In the summer of ’09, when the call came from the Carter Center telling me I’d gotten a Rosalynn Carter Fellowship for Mental Health Journalism, I gasped—thrilled, honored. This will be a sweet little addition to the resume. Little did I know how deeply I would be affected by the experience of spending a year looking at the complexities of mental health and mental illness—especially among women and in communities of color.
What has really moved me is the people who quietly whisper out from behind their facades of “everything’s just fine” and admit to depression—indigo deep, bruise blue. It’s not just that folks find courage to talk about it. It’s how many—how many—of us there are. You’d never know. We hide our secret perfectly. But scratch the surface…. No. You need not even apply that slight violence…. Just touch. The bruise will bloom.
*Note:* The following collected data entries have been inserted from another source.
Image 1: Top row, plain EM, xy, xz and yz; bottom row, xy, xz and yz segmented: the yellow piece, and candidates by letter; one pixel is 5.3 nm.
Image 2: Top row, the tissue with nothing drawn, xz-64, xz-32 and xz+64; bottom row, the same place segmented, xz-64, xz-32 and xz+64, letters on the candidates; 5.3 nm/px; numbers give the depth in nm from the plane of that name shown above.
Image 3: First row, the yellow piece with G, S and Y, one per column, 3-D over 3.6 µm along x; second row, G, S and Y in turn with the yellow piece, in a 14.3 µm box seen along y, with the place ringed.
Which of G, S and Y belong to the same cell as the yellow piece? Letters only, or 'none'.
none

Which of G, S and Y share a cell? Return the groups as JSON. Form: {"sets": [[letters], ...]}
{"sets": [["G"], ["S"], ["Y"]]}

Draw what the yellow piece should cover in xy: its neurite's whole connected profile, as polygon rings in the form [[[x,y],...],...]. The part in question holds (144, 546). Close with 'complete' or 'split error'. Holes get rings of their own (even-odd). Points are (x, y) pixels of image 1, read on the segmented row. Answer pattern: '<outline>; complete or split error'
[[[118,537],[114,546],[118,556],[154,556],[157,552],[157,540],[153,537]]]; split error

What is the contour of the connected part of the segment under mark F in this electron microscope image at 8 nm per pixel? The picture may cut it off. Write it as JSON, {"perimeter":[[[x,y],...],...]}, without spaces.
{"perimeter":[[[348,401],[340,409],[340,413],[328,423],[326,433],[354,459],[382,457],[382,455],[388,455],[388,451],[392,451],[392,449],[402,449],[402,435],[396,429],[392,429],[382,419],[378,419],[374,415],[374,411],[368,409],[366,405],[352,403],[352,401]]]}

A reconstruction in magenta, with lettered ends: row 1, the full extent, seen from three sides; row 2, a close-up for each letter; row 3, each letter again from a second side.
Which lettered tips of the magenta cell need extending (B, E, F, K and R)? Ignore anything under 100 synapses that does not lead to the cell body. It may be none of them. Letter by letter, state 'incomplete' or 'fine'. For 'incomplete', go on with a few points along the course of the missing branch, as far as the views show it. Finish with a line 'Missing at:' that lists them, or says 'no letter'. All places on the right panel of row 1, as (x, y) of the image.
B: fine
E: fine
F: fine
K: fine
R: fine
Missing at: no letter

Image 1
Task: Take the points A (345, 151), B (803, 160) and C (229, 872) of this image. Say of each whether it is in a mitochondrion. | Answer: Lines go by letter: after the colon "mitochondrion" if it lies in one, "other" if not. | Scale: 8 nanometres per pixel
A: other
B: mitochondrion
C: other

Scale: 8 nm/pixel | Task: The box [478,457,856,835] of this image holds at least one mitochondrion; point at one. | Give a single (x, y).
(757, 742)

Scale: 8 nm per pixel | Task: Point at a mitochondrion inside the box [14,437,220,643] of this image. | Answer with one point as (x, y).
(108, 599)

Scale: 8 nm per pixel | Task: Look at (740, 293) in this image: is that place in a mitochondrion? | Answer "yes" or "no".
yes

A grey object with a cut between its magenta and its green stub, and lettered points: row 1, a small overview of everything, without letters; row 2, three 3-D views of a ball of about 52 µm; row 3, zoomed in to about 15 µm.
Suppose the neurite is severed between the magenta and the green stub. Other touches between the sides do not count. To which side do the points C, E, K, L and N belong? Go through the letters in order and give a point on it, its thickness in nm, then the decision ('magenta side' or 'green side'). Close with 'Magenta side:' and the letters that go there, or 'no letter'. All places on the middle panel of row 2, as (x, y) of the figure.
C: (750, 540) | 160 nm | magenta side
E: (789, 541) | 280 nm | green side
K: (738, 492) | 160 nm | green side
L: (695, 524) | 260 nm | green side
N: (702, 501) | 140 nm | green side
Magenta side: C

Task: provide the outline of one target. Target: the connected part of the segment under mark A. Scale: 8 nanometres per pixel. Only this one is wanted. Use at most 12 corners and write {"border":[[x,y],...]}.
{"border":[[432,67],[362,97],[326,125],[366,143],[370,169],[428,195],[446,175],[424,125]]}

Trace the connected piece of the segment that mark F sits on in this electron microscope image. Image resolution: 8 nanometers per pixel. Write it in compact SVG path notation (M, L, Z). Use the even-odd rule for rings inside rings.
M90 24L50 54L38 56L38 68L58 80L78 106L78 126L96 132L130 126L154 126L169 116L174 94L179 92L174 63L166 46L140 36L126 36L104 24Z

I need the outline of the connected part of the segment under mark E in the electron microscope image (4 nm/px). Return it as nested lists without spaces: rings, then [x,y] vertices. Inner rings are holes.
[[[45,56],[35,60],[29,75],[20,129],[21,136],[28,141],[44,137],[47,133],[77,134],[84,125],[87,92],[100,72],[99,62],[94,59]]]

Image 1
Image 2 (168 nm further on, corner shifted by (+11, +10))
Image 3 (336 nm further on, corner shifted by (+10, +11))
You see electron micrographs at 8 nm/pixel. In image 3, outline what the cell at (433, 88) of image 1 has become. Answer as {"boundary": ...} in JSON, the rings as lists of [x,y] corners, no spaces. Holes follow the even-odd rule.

That is the impetus to write about it and talk about it—letting people know they aren’t alone.
And when a powerhouse like Terrie Williams talks—openly and everywhere—about fighting depression. When Ntozake Shange speaks insouciantly of trying—twice—to commit suicide, and not getting “the hang of it.” When brilliant psychiatrist Carl Bell reminds us that “we are stronger than we are weak.” Well, that’s what you write about and talk about—letting people know that healing is possible.
This is the place for that conversation. Thank you for being here to have it. We've got to let people know.